I think it's a really cool idea. My first concern is about the amount of information that could be stored. I'm betting that syncing for certain services or use cases means transporting a significant amount of data.
You would definitely want to compress your message before adding it to the image. Using smething modern like ZStd provides incredibly high compression rates. And ideally this type of storage is best suited for backing up private keys in places that you can locate later, and are unlikely to be either noticed or deleted.

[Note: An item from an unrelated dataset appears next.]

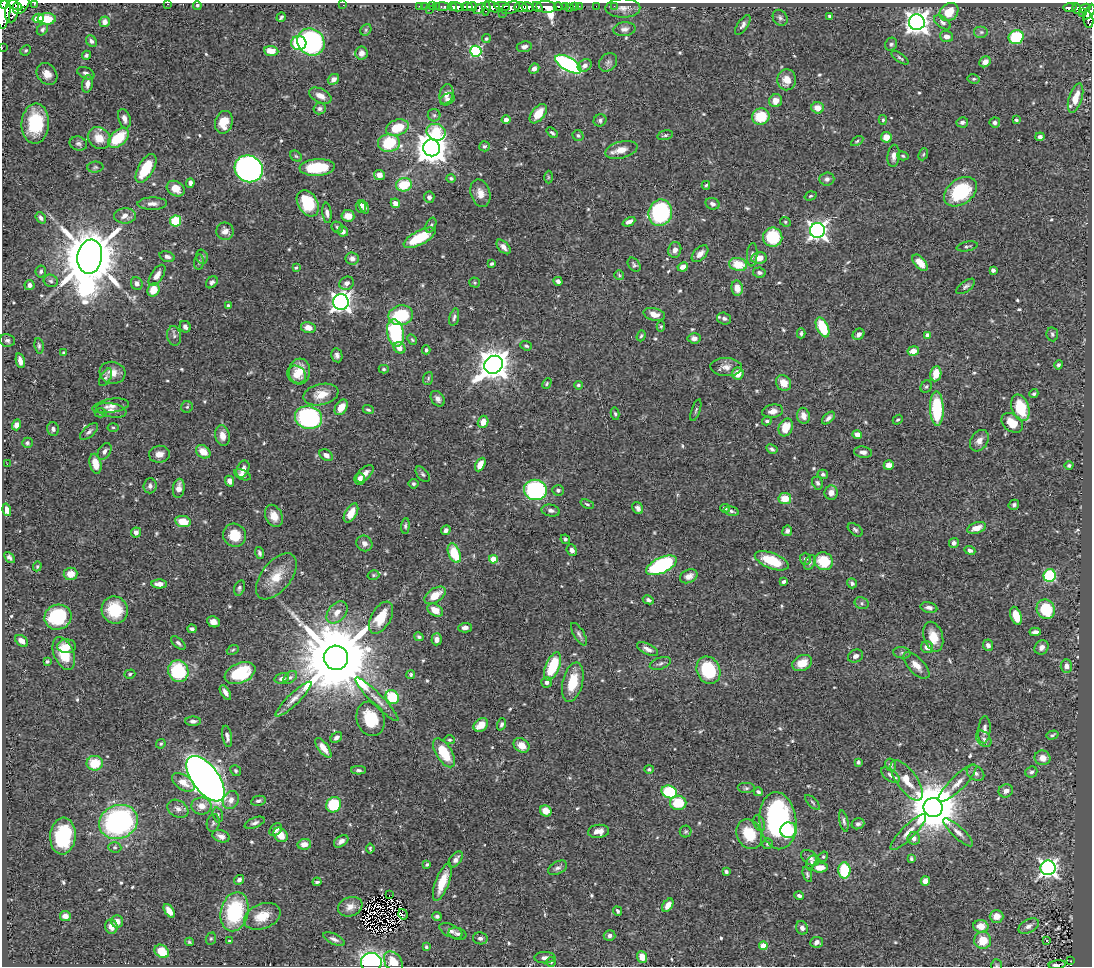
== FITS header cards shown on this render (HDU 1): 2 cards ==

Size could definitely be a concern. I've got no idea what my requirements will be, but I at least know what the constraints are. For a baseline, each image can be up to 256KB. In theory, you can have 10,000 playlists (each with an image), but I wouldn't actually want to have more than one or a handful at the most so that it doesn't get in the way of the actual user's playlists. Of course, there's a good chance you wouldn't get all 256KB. They may let you send in arbitrary data, but I wouldn't be surprised to find them erase anything that's not a valid jpg. Also, if they re-compress after upload, that would be another hurtle.
But, generally speaking, this is a way to allow folks to write arbitrary data to the net that you can use for syncing (or whatever, but syncing in my case) without having to run a database or user accounts. And, once you can do that, it's game on.
Yeah even with nice compression like zstd and newer encryption algorithms like SUPERCOP you are going to still end up with quite a bit of data. Its always easier to sneak it into a binary or image than side-channels. And if the music is coming from an API then obvio you lose a lot of the places you can hide things.